Stored data entries
···

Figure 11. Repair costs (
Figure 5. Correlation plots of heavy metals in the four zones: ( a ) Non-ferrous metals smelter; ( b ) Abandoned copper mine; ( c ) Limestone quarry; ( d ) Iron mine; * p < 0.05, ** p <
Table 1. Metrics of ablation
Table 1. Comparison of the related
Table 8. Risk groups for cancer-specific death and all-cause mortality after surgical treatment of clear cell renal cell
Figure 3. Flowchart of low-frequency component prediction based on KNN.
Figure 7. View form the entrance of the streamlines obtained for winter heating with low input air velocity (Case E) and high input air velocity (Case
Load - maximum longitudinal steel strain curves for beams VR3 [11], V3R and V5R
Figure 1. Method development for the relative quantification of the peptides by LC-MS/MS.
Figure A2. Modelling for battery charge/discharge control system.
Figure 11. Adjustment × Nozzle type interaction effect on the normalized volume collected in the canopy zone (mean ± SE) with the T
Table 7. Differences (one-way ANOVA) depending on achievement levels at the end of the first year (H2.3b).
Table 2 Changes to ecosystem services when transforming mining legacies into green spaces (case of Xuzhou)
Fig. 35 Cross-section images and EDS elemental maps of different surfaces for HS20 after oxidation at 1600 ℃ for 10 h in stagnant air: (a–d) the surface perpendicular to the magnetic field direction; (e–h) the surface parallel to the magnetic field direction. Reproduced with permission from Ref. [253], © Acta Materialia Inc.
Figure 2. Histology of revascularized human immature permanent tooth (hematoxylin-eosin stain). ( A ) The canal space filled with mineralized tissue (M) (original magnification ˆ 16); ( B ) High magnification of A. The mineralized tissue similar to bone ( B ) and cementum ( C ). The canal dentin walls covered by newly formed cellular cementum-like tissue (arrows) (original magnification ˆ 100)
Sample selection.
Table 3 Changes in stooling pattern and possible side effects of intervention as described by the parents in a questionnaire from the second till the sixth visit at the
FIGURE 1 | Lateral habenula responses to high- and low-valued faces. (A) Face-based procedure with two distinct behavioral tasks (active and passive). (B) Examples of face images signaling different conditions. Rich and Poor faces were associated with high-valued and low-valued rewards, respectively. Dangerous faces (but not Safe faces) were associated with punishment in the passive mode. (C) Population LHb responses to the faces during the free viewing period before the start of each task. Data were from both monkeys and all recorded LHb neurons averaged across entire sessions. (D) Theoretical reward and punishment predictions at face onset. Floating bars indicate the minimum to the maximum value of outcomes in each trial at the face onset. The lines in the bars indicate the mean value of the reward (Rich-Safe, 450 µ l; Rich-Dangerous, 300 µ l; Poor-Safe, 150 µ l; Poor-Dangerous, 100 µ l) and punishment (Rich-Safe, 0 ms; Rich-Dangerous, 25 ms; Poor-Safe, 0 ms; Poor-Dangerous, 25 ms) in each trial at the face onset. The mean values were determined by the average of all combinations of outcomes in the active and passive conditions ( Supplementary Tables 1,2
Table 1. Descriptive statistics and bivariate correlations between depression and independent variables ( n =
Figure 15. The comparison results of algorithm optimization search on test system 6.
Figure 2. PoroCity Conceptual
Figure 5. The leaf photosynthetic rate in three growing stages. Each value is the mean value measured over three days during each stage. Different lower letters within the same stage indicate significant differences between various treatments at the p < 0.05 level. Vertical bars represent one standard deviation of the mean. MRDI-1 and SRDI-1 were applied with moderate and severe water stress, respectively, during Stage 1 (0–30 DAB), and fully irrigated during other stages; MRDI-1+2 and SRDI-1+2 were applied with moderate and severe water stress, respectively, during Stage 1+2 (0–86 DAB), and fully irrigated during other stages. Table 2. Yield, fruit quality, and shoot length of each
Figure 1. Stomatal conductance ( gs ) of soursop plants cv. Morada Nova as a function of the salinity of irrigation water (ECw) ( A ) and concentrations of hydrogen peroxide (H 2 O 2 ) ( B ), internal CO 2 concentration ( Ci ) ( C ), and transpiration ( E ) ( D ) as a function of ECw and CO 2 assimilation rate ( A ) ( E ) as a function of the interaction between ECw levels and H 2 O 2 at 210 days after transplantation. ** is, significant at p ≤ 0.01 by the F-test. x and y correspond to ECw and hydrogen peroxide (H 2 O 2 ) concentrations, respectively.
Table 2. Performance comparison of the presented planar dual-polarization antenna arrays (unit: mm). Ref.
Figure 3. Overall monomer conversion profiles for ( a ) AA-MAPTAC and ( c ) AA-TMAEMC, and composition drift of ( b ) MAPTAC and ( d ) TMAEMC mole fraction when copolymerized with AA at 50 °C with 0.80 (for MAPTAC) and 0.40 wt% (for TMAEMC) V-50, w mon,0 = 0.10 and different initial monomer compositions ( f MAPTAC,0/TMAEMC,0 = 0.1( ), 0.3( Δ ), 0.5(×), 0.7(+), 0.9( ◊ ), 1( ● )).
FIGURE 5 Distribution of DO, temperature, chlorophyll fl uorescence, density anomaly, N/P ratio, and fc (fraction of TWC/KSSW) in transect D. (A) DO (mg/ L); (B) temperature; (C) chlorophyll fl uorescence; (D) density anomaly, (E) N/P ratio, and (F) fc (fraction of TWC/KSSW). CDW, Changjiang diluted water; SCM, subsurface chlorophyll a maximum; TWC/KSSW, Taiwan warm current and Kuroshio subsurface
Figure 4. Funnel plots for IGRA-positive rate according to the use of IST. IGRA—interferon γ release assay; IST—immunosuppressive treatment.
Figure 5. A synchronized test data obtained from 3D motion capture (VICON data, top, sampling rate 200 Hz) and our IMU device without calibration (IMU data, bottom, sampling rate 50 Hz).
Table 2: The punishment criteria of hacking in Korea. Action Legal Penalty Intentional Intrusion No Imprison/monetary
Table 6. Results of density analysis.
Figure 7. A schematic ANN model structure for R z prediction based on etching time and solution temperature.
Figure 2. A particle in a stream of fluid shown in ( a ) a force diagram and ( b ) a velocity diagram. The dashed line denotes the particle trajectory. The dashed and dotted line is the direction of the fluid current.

···

▶ Work order: With the line containing "Table 2: The" as the first and the final line of the records as the last, copy that span exactly and nothing more.

▶ Solution to this task:
Table 2: The punishment criteria of hacking in Korea. Action Legal Penalty Intentional Intrusion No Imprison/monetary
Table 6. Results of density analysis.
Figure 7. A schematic ANN model structure for R z prediction based on etching time and solution temperature.
Figure 2. A particle in a stream of fluid shown in ( a ) a force diagram and ( b ) a velocity diagram. The dashed line denotes the particle trajectory. The dashed and dotted line is the direction of the fluid current.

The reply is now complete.